Unsere Ahnen kamen aus Südrussland

Wer sind die Ahnen der heutigen Mitteleuropäer? Genetische Untersuchungen weisen auf zwei Zuwanderungswellen zu Anfang und Ende der Jungsteinzeit hin: vor 7.500 Jahren aus dem Nahen Osten sowie vor 4.500 Jahren aus dem heutigen Südrussland.

Paläo-Genetik 02.03.2015

Vor allem letztere hätten im Erbgut der Mitteleuropäer deutliche Spuren hinterlassen - und vermutlich auch deren Sprache geprägt, berichten Forscher um David Reich von der Harvard Medical School in Boston. Ihre Untersuchung basiert auf Genanalysen von insgesamt 94 Skeletten, die aus verschiedenen Phasen der Steinzeit sowie aus der späteren Bronzezeit stammen.

"Wir haben eine neue Technik entwickelt, die es uns erlaubt, die Teile des Genoms zu isolieren, die die meisten Informationen über die Menschheitsgeschichte enthalten und haben nur diese Abschnitte sequenziert", kommentiert Reich die im Fachblatt "Nature" erschienene Studie.

Zwei große Wellen

Laut Studie schließen die Forscher aus den Resultaten auf zwei große Einwanderungswellen jener Zeit. Die damals in Mittel- und Westeuropa lebenden Jäger und Sammler wurden vor etwa 7.500 Jahren durch die ankommenden frühen Bauern teilweise verdrängt und in diese Gesellschaften integriert.

Skelett in steinzeitlichem Grab

LDA Sachsen-Anhalt

Eines der untersuchten Skelette: Neolithisches Steingrab aus Rothenschirmbach, Sachsen-Anhalt

Diese frühen Zuwanderer sind einander aus genetischer Sicht erstaunlich ähnlich. "Die Frühbauern aus Spanien, Deutschland und Ungarn sind genetisch nahezu identisch, was auf einen gemeinsamen Ursprung im Nahen Osten schließen lässt", sagt Erstautor Wolfgang Haak von der australischen Universität Adelaide.

Erbe der Yamnaya-Kultur

Anders als bislang angenommen deutet die Untersuchung darauf hin, dass die indoeuropäischen Sprachen nicht mit diesen Zuwanderern nach Mitteleuropa gelangten, sondern erst mit der nächsten großen Welle vor etwa 4.500 Jahren.

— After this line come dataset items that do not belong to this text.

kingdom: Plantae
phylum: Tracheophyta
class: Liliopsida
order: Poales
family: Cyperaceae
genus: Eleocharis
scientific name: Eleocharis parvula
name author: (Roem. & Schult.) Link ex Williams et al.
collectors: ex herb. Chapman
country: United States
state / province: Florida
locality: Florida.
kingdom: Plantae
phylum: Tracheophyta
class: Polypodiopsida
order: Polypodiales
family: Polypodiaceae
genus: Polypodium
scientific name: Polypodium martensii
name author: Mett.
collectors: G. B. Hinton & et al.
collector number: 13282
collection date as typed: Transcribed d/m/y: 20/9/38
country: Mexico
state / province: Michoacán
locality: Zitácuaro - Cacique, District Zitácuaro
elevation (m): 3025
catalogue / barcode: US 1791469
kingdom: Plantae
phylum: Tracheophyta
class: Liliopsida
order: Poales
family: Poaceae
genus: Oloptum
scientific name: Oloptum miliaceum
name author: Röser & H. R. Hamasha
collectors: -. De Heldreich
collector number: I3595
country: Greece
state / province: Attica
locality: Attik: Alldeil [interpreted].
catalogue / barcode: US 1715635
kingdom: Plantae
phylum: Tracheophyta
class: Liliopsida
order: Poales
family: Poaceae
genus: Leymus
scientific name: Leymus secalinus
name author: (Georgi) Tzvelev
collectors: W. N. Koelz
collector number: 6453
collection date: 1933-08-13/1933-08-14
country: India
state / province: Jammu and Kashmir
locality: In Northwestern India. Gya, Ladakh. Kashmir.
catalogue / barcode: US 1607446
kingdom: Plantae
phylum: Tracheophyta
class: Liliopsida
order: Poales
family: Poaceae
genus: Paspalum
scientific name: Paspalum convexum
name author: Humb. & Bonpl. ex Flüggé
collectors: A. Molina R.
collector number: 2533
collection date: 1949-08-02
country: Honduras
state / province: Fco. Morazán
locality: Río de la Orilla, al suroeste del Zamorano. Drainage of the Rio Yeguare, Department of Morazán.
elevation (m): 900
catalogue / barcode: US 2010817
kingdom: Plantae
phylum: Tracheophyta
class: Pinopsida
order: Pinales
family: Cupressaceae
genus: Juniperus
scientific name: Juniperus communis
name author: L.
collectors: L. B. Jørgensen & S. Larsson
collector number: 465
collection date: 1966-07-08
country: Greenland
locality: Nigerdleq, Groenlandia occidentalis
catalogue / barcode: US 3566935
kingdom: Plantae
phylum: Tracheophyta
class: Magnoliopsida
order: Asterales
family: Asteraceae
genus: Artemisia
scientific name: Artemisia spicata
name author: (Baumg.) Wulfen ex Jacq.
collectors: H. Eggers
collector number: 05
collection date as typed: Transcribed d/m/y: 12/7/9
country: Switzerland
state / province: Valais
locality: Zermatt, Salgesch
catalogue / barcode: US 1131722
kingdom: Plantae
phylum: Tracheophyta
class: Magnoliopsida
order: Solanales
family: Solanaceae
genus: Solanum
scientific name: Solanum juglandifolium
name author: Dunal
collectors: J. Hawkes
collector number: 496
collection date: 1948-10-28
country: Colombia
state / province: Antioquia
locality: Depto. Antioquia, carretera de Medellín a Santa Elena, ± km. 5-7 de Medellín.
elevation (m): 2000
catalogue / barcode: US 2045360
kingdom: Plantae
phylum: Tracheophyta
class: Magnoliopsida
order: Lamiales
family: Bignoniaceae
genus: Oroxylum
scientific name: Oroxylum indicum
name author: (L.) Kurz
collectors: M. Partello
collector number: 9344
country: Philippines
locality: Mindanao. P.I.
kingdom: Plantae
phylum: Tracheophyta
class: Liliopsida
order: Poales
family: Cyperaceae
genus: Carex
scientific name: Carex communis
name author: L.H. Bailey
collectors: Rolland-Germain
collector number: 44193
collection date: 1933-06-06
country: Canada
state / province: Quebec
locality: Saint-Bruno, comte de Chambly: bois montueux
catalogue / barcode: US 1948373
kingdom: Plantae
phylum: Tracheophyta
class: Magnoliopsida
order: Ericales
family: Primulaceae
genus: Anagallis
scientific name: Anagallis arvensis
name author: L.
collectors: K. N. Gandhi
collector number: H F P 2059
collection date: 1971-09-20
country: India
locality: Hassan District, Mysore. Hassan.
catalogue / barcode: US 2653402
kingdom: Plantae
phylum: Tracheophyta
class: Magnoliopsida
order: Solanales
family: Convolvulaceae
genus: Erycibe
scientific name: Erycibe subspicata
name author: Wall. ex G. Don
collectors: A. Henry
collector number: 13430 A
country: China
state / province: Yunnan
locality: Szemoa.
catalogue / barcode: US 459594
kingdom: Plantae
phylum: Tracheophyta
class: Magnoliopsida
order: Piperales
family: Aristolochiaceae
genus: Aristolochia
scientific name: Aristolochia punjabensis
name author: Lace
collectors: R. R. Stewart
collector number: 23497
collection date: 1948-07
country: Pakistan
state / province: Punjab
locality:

Diese Menschen entstammten der Yamnaya-Kultur auf dem Gebiet des heutigen Südrussland.

Neben den ursprünglichen Jägern und Sammlern und den Frühbauern stellen diese Viehhirten aus der eurasischen Steppen die dritte Gruppe, die die Forscher identifizierten. "Der dritte Anteil war in jedem Individuum zu sehen, das jünger als 4.500 Jahre war, und in keiner der älteren Proben aus Mitteleuropa", sagt Ko-Autor Iosif Lazaridis von der Harvard Medical School.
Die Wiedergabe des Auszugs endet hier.